Repeatedly Boschloo has declared his affinity with Eugenio Battisti’s L’antirinascimento which appeared when he was still a student. The impact of this book might be recognized in Boschloo’s versatility and his attention to low art. However, the chaotic element of this book is completely lacking in Boschloo. On the contrary, his work is thorough, systematic, clear, nuanced and reliable. Boschloo did not refrain from paying attention to difficult subjects, e.g. the function of the viewer and the complicated relationship between style and patron. The key problem in Boschloo’s art historical work concerns the way painters used their artistic means to attain their artistic goals. In his analyses which frequently took as their point of departure the question of how the painting involved viewers, inside or outside the image, into the story, were usually limited to the work of art itself. Boschloo paid much less attention to questions concerning the function of painting within the liturgy or concerning the exact identity of the viewers. Are we discrediting Boschloo if we state that much of his best work consists of intelligent analyses of images?

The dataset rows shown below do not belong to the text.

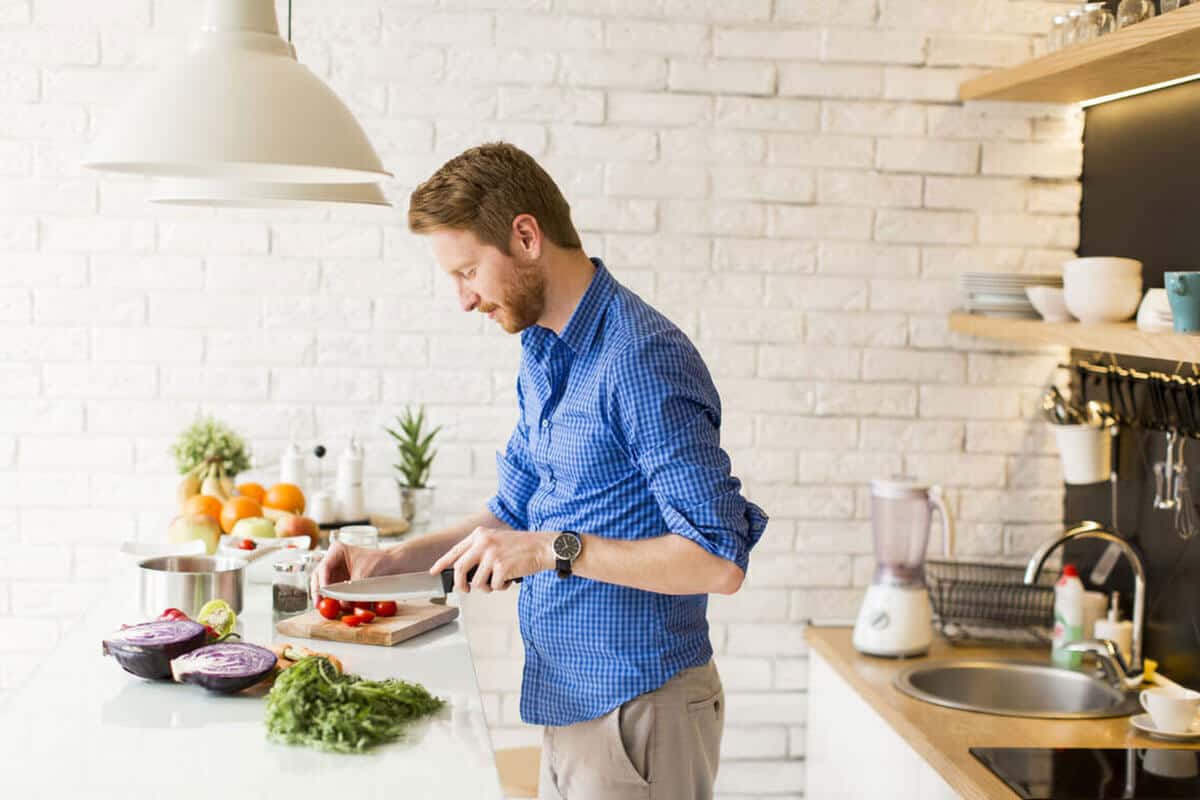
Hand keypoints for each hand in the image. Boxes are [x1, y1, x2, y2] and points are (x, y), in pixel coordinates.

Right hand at [310, 541, 387, 600]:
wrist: (393, 564)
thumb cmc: (379, 562)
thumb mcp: (363, 575)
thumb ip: (350, 590)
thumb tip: (341, 604)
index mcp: (337, 550)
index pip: (324, 567)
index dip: (321, 582)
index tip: (323, 594)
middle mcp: (333, 560)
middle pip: (319, 576)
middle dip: (318, 591)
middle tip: (318, 604)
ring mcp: (336, 571)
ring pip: (325, 585)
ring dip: (325, 597)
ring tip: (325, 608)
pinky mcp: (341, 581)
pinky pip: (334, 591)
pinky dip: (334, 599)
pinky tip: (335, 607)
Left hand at [429, 527, 554, 592]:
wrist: (542, 547)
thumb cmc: (521, 546)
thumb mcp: (496, 540)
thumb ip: (479, 550)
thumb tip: (462, 571)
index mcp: (480, 534)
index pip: (455, 551)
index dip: (442, 563)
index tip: (434, 571)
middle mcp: (483, 543)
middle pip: (460, 569)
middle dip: (460, 584)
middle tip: (465, 589)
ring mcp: (492, 555)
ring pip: (477, 582)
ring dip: (486, 587)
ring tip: (498, 581)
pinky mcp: (502, 567)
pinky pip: (493, 586)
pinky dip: (501, 587)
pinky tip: (509, 580)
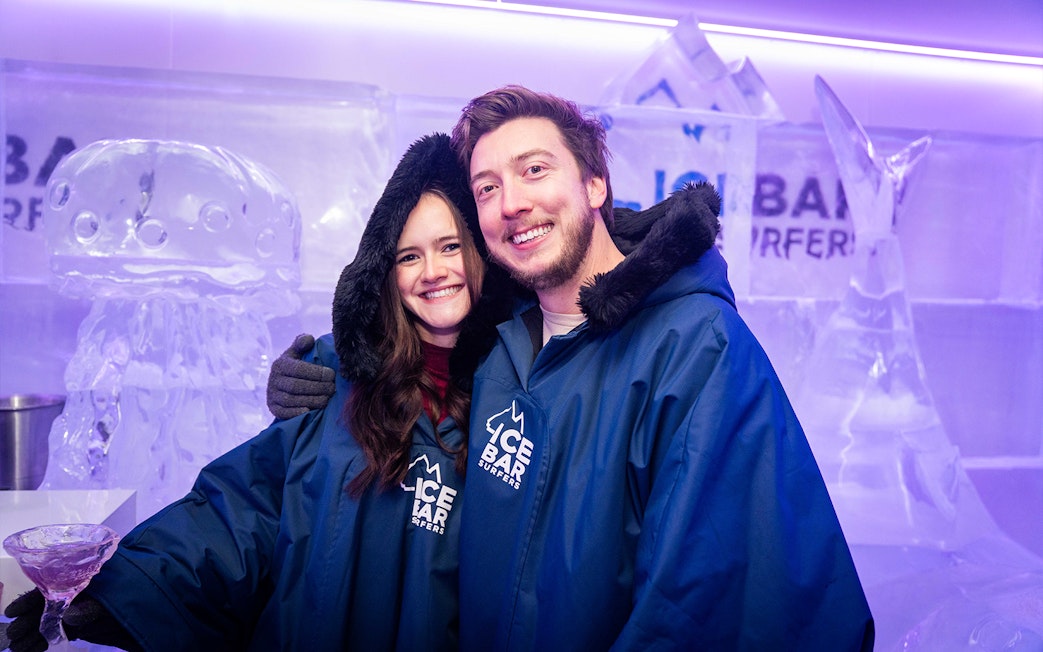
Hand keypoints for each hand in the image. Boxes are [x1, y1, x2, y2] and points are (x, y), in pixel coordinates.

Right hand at [3, 588, 142, 651]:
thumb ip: (93, 606)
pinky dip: (47, 640)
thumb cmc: (138, 592)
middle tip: (13, 639)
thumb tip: (68, 615)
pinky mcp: (85, 623)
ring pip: (51, 621)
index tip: (13, 612)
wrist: (157, 601)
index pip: (52, 587)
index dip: (31, 599)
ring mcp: (81, 608)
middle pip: (47, 606)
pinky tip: (33, 649)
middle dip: (29, 622)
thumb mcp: (117, 599)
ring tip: (18, 648)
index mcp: (84, 579)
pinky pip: (61, 631)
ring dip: (34, 634)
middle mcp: (79, 592)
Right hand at [266, 333, 336, 418]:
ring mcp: (272, 395)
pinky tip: (311, 410)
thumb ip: (302, 343)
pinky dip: (298, 412)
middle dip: (317, 387)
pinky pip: (285, 413)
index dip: (316, 373)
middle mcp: (273, 380)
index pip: (299, 369)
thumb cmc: (296, 366)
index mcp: (280, 364)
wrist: (282, 385)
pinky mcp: (273, 409)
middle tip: (332, 388)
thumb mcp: (296, 353)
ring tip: (327, 398)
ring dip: (312, 400)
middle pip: (296, 386)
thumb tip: (309, 339)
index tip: (332, 375)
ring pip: (292, 400)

Apart from his dissertation, among Boschloo’s most important publications might be counted: Il fregio dipinto a Bologna da Niccolò dell’Abate ai Carracci (1550-1580) (1984), L’Accademia Clementina e la preoccupazione del passato (1989), The prints of the Remondinis. An attempt to reconstruct an eighteenth-century world of pictures (1998) and The limits of artistic freedom. Criticism of art in Italy from 1500 to 1800 (2008). Boschloo’s exceptional qualities as an editor are evident in some volumes of the Leids Kunsthistorisch Jaarboek (Leiden Yearbook of Art History), particularly in Academies of Art between Renaissance and Romanticism (vols. 5-6, 1989) and besides in volumes like Italian Paintings from the Sixteenth Century in Dutch Public Collections (edited by Gert Jan van der Sman, 1993); ‘Aux Quatre Vents’. A Festschrift for Bert W. Meijer (edited by Edward Grasman and Gert Jan van der Sman, 2002) and Aemulatio. Imitation, emulation and invention in Netherlandish art from 1500 to 1800. Essays in honor of Eric Jan Sluijter (edited by Nicolette Sluijter a.o., 2011).

Anton Boschloo passed away in Oegstgeest where he has lived for years, leaving behind a wife, three daughters and four grandchildren.